Healthy increase in occupier demand in Dubai office market, report shows

The Dubai office market has shown healthy increase in occupier demand during the first three months of 2011, fuelled by a number of factors, namely the increased affordability of office rents, the choice and variety of stock on the market and the slow return of confidence in both the local and global economies, according to a new report.

Dubai is still viewed as an important and strategic location for businesses to have a presence, the report from real estate specialist Cluttons shows.
With the city becoming affordable, this is a good time for foreign companies to establish themselves within Dubai, in addition to long established firms looking to take advantage of newer, higher spec office space, and for corporates already long established there to take advantage of good deals for newer, higher specification office space than their existing premises, it suggests.

Office rents have seen no movement in districts of DIFC, Sheikh Zayed Road, Tecom A&B and Emaar Square in the past three months, with rental values ranging between AED100 to AED 50 per square feet per annum.

Older business districts such as Tecom C, Business Bay, Dubai Silicon Oasis, Deira and Bur Dubai have seen rents falling between 7 to 30% in the last quarter.

Prices have held steady in more prestigious office locations, such as the DIFC and Sheikh Zayed Road in response to demand. ‘This is an encouraging sign that the market is in recovery mode.
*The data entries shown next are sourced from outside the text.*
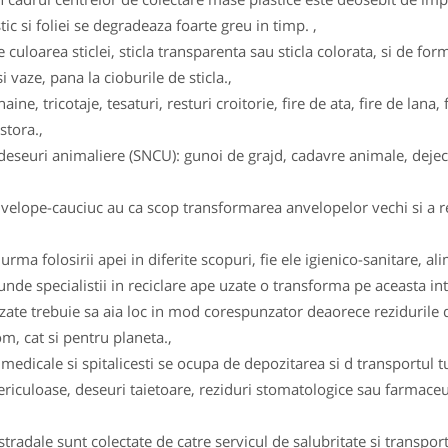
tic si foliei se degradeaza foarte greu in timp. ,
e culoarea sticlei, sticla transparenta sau sticla colorata, si de form
i vaze, pana la cioburile de sticla.,
haine, tricotaje, tesaturi, resturi croitorie, fire de ata, fire de la
stora.,
eseuri animaliere (SNCU): gunoi de grajd, cadavre animale, dejecti
velope-cauciuc au ca scop transformarea anvelopelor vechi si a re
rma folosirii apei in diferite scopuri, fie ele igienico-sanitare, al
 unde specialistii in reciclare ape uzate o transforma pe aceasta intr
uzate trebuie sa aia loc in mod corespunzator deaorece rezidurile d
m, cat si pentru planeta.,
 medicale si spitalicesti se ocupa de depozitarea si d transportul t
 periculoase, deseuri taietoare, reziduri stomatologice sau farmac
tradale sunt colectate de catre servicul de salubritate si transpor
However, overall, the market still shows a trend of downward pressure on rents that was seen throughout 2010, caused by the oversupply of new office stock,’ the report says.
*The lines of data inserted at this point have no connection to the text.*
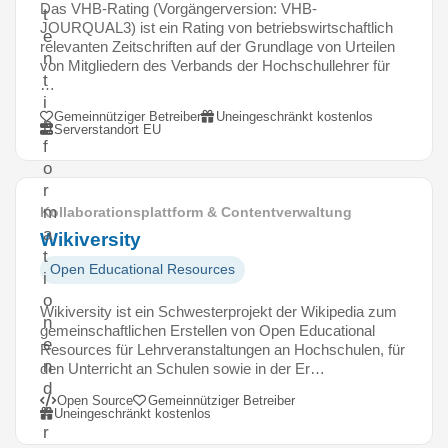
Das VHB-Rating (Vorgängerversion: VHB-
t
JOURQUAL3) ist ein Rating von betriebswirtschaftlich
e
relevanten Zeitschriften auf der Grundlage von Urteilen
n
von Mitgliedern des Verbands der Hochschullehrer für
t
…
i
Gemeinnütziger Betreiber
Uneingeschränkt kostenlos
n
Serverstandort EU
f
o
r
m
Kollaborationsplattform & Contentverwaltung
a
Wikiversity
t
Open Educational Resources
i
o
Wikiversity ist ein Schwesterprojekt der Wikipedia zum
n
gemeinschaftlichen Erstellen von Open Educational
e
Resources für Lehrveranstaltungen an Hochschulen, für
n
den Unterricht an Schulen sowie in der Er…
d
Open Source
Gemeinnütziger Betreiber
e
Uneingeschränkt kostenlos
r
Cluttons estimates that throughout 2011 an additional 10 million square feet of new office stock will come onto the market, the majority of which will be in new business districts of Tecom C, Business Bay, JLT and Dubai Silicon Oasis. Rents in these areas are predicted to show the largest falls.
‘Despite the high commercial vacancy levels, surprisingly, one feature holding back the commercial market is the mixed ownership of many office buildings and the relative lack of larger space available to lease from a single landlord.  This has led to some firms such as Standard Chartered building its own office space, tailor made to its own specific requirements, the report points out.
Vacancy levels in the market currently stand at an estimated 40% across Dubai. ‘This level appears to be increasing within some of the older, more established districts of the city such as Deira and Bur Dubai, as occupiers migrate to better quality office stock in the CBD areas of Sheikh Zayed Road, Downtown and the DIFC. Stronger demand in these areas has prevented prices falling, indeed these have held fast since the fourth quarter of 2010, it adds.
Cluttons notes the increasing flexibility of lease terms offered by landlords in light of high vacancy levels, who are more willing to offer larger rent free periods coupled with longer leases, and pay agency fees. ‘This is common practice in most foreign markets, and as more landlords attract these strategies, it will help drive Dubai's market to a higher level of maturity,’ it adds.